In short, environmental concerns must become part of the formula the guides the actions and decisions of the Jewish community in the basic conduct of our lives.

2) Offices of Sustainability. Every significant Jewish community should create an Office of Sustainability to assist in the “greening” of the buildings under local Jewish ownership or management. The American Jewish community controls millions of square feet of public space, from federation buildings to JCCs to synagogues to schools to senior homes and more. Our collective behavior can significantly reduce the emissions of greenhouse gases nationwide, create healthier indoor space for all those who work and visit our buildings, save money that can ultimately be used to bolster salaries of our communal workers and support greater programming from pre-school to senior centers, and serve as a model for others, both for-profit and not-for-profit concerns, in our communities.

But synagogues and schools and others cannot do this themselves. The learning curve, the options, and the financing to pursue greening strategies are often daunting to organizations that want to do the right thing (never mind those who are skeptical). Going green often requires the investment of human resources that these individual organizations do not possess. This can be easily remedied, however, if each sizable Jewish community created one centralized office that can assist all local Jewish organizations, encouraging them and guiding them in their green building efforts. This office could be based in the Federation, or the JCC. This would not only assist in our environmental agenda but also serve to strengthen the ties among a community’s various Jewish organizations.

Many of our communities are already blessed with Jews involved in the green building trade, green waste management, green consumer knowledge, green energy experience. And many of these Jews are not yet engaged in the Jewish community. We can both benefit from their knowledge and experience and, perhaps for the first time, make meaningful and potentially enduring connections with them.

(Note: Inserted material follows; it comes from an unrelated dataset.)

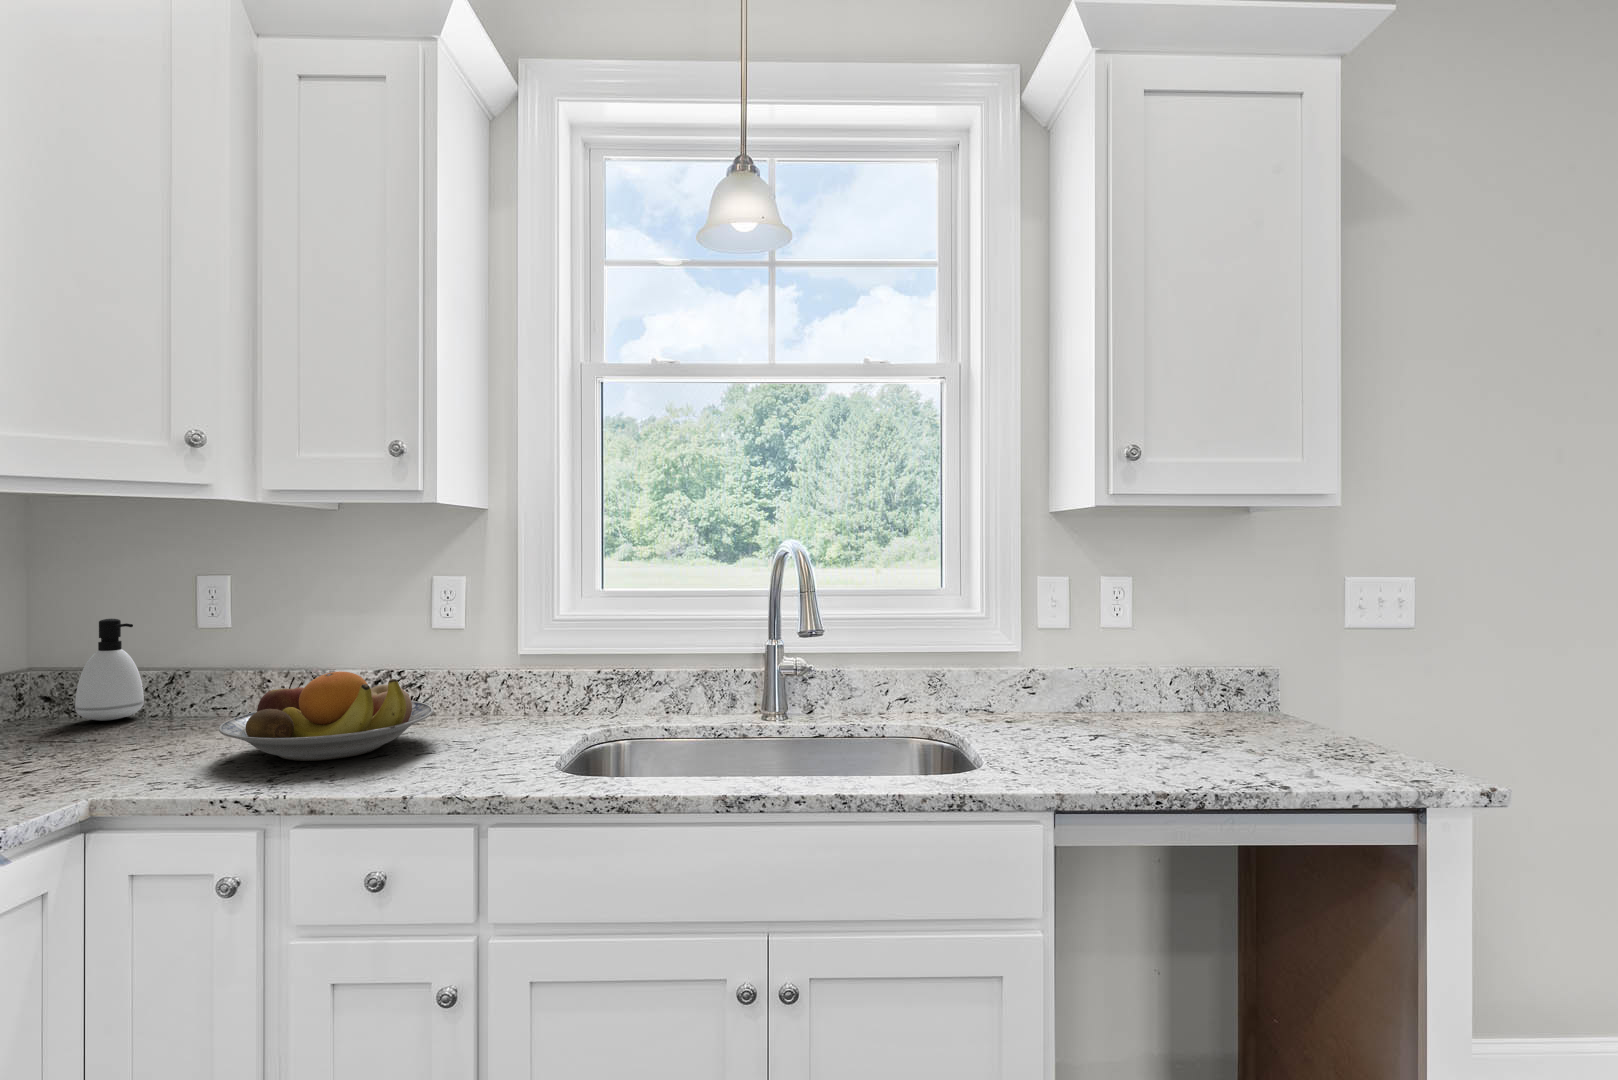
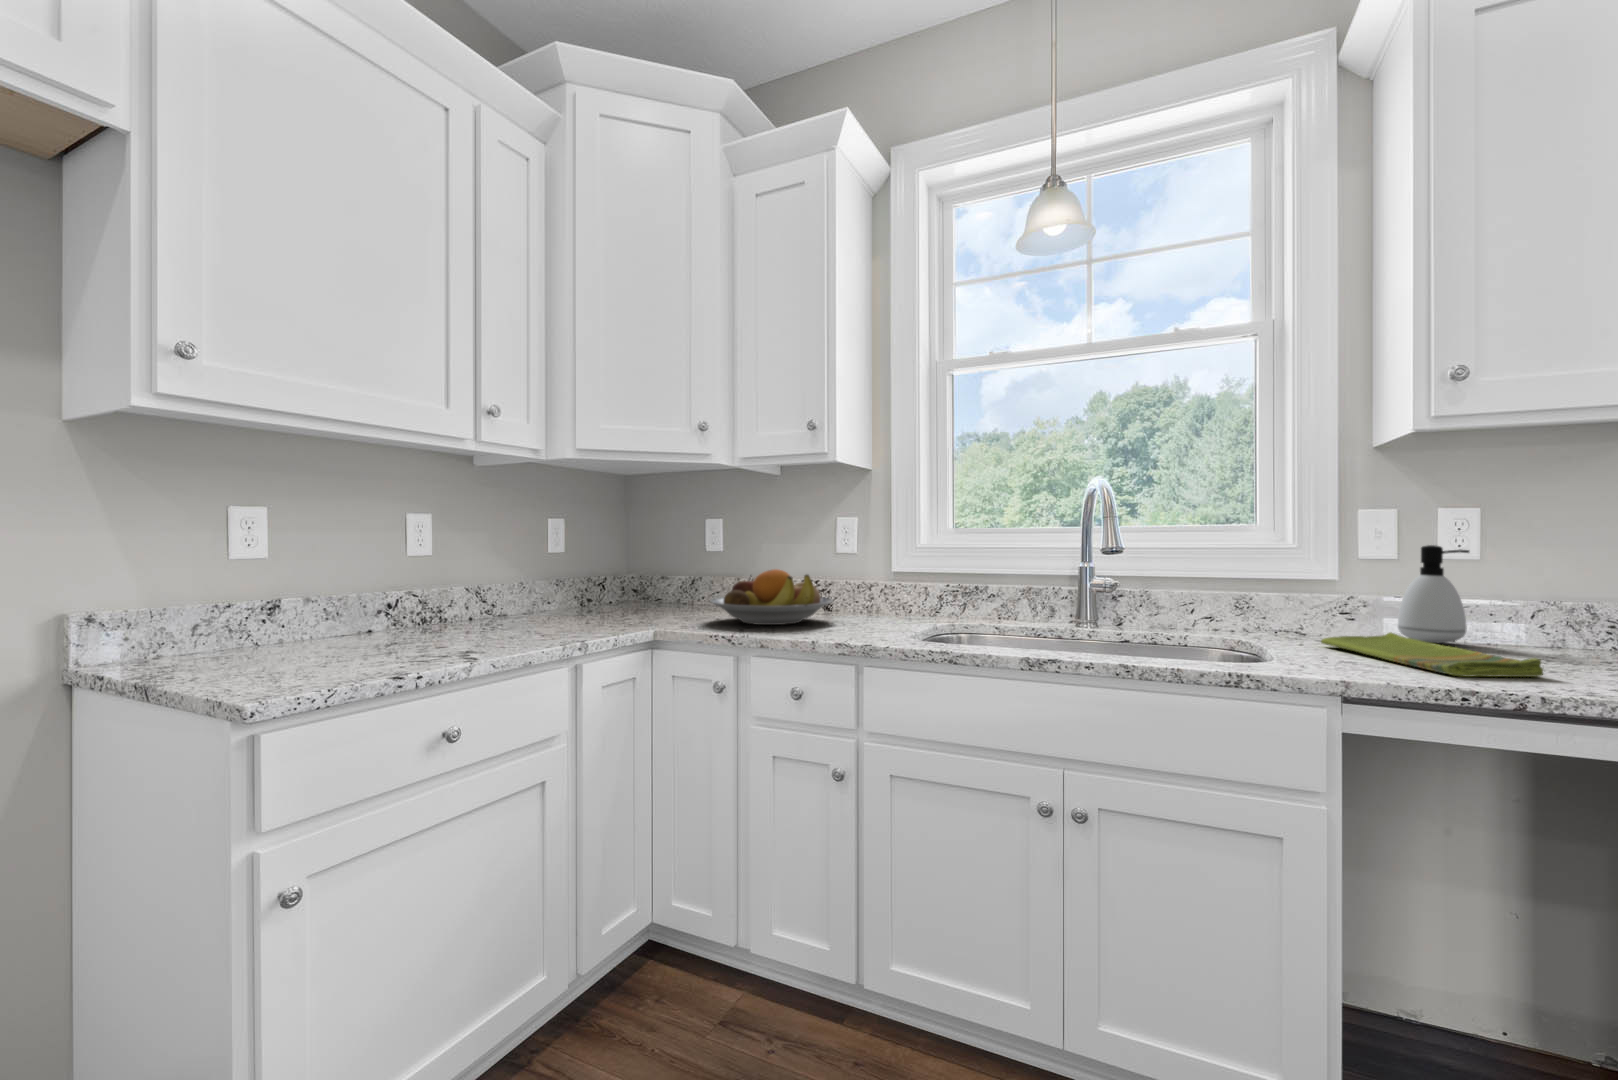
soap dispenser: present [75,619,144,720] -> present [1398,545,1469,643]
dish towel: none [1013,709,1205,771] -> present [1321,632,1543,677]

3) Green Fund. We need a handful of influential funders and philanthropists to come together to use their moral and financial suasion to move this issue toward the top of the American Jewish agenda, and as importantly, to embed it in our contemporary Jewish identity. Just as we think of American Jewry as committed to supporting Israel, working toward tikkun olam, and protecting human life and dignity around the world, so we now need to add: the protection, sustainable management, and attitude of awe toward this miraculous but fragile world of ours.

Through the leverage of a Green Fund, a group of philanthropists can inspire and enable the Jewish community to fully engage in this work. They can guide a national discussion on Jewish environmentalism so that every school, every federation and every synagogue embraces and explores this issue. They can entice and grow the field with a call for RFPs (requests for proposals) for new or expandable programs, seeking out the most creative and most successful, They can fund Jewish environmental classes and programs to create more informed lay leaders, train and support Jewish environmental professionals, and build an educated and committed populace. They can assist in the initial funding of local Jewish Offices of Sustainability. They can support the pioneering and ground-breaking work of national Jewish environmental organizations such as Teva, Isabella Friedman, Hazon Kayam Farm, the Jewish Farm School and others that work on both ends of the learning continuum, teaching the teachers and the learners.

A Green Fund created and guided by Jewish philanthropists can bring welcome and beneficial energies, wisdom and freshness to our community.

With these three initiatives: restoring a sacred engagement with the environmental to the status of a fundamental mitzvah that commands our attention and behavior; creating mechanisms to green our Jewish built-environment; and providing the social, moral and financial leadership to make this happen, we can pursue our sacred mission, substantively and spiritually re-connect with many Jews, and contribute to the healing of this wounded world.